Up front, I will say that the movie probably influenced my reaction to the book, so if you’re looking for an unbiased opinion, you may want to go elsewhere. Jurassic Park is one of my top 3 favorite movie franchises, if not the top, even though I can certainly admit that there are some duds in there. I just don’t care; I love them anyway. I did read this book once, back in high school, most likely because of how much I already liked the first couple of movies then.

Now reading it again, I think I appreciated it even more than I did back then. Yes, the science gets a little long-winded, as do Malcolm’s speeches, so I might have skimmed a little. But that doesn’t keep me from enjoying a book. Outside of that, there is a lot of excitement, and even though Malcolm won’t shut up, I really liked his character. The race against time caused by the juvenile raptors on the boat headed for the mainland adds even higher stakes.

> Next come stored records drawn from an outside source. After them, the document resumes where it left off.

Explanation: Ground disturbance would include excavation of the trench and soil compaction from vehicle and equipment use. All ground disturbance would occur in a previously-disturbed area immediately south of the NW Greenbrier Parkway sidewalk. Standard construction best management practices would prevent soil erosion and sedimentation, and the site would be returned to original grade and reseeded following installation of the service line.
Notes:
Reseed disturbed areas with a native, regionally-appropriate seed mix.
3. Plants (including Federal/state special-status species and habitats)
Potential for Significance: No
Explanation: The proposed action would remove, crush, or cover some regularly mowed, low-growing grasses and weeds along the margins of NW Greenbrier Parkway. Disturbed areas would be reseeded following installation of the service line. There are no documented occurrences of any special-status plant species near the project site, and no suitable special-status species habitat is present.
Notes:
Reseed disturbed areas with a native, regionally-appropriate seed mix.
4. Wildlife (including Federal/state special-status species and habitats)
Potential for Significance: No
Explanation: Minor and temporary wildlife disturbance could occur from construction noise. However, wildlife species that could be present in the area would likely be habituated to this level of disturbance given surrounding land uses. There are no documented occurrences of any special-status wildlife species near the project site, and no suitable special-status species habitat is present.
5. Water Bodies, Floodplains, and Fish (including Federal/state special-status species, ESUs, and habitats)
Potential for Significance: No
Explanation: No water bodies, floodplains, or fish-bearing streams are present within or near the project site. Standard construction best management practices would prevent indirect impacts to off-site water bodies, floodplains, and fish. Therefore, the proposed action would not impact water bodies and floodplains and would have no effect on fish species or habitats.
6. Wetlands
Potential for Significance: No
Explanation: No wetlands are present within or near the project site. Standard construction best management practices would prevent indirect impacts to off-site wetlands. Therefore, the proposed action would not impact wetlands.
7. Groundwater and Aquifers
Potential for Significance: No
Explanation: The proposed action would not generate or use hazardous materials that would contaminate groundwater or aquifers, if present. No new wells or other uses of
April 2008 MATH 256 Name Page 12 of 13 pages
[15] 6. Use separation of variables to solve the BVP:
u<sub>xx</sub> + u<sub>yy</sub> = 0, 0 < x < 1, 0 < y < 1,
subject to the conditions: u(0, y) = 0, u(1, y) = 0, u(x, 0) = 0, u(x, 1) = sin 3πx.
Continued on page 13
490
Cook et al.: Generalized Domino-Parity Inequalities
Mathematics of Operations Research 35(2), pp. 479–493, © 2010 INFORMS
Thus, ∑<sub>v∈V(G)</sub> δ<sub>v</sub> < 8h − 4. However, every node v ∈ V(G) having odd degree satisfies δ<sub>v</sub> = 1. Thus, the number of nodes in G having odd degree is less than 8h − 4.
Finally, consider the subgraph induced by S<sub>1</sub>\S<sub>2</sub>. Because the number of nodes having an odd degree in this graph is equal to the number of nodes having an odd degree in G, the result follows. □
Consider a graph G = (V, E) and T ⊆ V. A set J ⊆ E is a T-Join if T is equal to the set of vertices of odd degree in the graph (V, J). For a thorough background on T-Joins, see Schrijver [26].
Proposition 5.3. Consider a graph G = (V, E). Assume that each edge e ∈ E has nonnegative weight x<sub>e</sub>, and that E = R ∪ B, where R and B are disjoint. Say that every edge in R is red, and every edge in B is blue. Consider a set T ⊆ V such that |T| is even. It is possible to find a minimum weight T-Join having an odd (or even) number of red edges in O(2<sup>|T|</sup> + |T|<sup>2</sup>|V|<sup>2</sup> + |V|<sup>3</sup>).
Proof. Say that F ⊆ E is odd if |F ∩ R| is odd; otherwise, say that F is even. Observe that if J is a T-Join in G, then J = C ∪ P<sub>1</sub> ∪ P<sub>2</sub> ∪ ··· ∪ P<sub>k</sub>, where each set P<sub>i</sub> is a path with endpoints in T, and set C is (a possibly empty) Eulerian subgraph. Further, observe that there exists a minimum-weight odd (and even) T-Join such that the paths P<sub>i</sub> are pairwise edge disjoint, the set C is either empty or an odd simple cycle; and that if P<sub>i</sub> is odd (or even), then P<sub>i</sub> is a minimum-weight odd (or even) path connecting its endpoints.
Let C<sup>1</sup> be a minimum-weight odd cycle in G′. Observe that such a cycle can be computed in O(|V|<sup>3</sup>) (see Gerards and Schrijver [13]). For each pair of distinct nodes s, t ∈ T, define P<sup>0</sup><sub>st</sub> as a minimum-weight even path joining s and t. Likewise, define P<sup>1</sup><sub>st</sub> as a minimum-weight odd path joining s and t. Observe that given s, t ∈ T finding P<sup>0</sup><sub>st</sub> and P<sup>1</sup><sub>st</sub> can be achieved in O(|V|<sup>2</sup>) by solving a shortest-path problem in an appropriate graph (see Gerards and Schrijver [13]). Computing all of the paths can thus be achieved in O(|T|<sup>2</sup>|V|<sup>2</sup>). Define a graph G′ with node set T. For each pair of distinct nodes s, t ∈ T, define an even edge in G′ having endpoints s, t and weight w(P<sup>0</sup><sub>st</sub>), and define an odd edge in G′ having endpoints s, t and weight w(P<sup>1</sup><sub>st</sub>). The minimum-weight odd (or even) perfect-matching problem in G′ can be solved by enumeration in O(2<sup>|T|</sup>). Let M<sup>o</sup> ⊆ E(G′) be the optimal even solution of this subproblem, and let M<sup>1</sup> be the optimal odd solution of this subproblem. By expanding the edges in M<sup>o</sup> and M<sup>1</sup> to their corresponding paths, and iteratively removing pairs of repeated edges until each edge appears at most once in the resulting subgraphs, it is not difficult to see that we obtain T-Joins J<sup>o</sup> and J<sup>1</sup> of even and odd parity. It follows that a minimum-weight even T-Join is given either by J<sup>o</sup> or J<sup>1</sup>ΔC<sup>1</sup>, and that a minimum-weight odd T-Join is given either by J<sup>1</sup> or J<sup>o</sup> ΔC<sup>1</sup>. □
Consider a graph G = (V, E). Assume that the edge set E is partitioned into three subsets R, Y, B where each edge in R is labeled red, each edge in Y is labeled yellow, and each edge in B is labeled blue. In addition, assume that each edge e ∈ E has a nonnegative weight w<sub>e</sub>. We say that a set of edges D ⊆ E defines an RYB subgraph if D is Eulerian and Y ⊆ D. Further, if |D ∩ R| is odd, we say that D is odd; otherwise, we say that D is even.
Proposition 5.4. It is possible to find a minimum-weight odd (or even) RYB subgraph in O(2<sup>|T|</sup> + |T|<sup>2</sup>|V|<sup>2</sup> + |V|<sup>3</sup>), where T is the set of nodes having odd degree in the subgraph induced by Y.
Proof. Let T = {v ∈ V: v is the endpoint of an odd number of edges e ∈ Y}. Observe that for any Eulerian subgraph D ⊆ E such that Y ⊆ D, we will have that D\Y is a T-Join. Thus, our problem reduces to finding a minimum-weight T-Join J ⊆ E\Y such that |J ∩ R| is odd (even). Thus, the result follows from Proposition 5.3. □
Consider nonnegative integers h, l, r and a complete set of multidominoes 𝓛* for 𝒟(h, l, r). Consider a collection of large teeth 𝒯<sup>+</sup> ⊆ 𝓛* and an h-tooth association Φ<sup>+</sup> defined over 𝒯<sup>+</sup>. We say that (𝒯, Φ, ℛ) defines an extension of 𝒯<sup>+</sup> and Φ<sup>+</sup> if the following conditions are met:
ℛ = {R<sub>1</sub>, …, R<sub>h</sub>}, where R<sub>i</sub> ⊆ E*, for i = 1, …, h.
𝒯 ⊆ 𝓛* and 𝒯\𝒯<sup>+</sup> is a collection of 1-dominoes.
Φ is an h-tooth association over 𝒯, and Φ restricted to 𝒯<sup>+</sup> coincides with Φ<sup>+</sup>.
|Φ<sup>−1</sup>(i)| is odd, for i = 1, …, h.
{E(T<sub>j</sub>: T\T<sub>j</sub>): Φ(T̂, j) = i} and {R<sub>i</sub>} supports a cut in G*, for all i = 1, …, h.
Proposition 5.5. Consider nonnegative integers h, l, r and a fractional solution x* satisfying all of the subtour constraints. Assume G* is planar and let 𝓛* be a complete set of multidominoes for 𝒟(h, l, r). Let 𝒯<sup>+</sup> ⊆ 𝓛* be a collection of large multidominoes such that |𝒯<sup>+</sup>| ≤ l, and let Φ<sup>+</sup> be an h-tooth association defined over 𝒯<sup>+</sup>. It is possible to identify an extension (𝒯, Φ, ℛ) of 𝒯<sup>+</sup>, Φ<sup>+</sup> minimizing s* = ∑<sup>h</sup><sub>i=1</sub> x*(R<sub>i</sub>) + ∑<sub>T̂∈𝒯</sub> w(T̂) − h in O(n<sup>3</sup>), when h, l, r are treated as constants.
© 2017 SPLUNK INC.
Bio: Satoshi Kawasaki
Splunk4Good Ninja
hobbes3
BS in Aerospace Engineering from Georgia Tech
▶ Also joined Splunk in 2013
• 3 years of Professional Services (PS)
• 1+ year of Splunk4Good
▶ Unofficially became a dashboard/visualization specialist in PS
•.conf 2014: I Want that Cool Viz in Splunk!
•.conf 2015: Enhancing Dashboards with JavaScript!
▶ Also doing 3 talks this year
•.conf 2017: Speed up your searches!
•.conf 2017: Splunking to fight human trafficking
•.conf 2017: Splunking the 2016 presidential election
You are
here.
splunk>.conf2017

And the book doesn’t make quite as many huge leaps about dinosaurs that paleontologists couldn’t possibly know for sure, but rather the characters have to learn about them and deduce what they can expect as they go.

I have seen the movie too many times to not have been constantly comparing the two as I read, and I even made some notes to help myself keep both the similarities and differences straight (some were things that were used in the 2nd movie, even though there’s also a 2nd book). But I do think the book stands on its own and should be read by fans of the movie, which is more famous than the book, but does owe its existence to the book.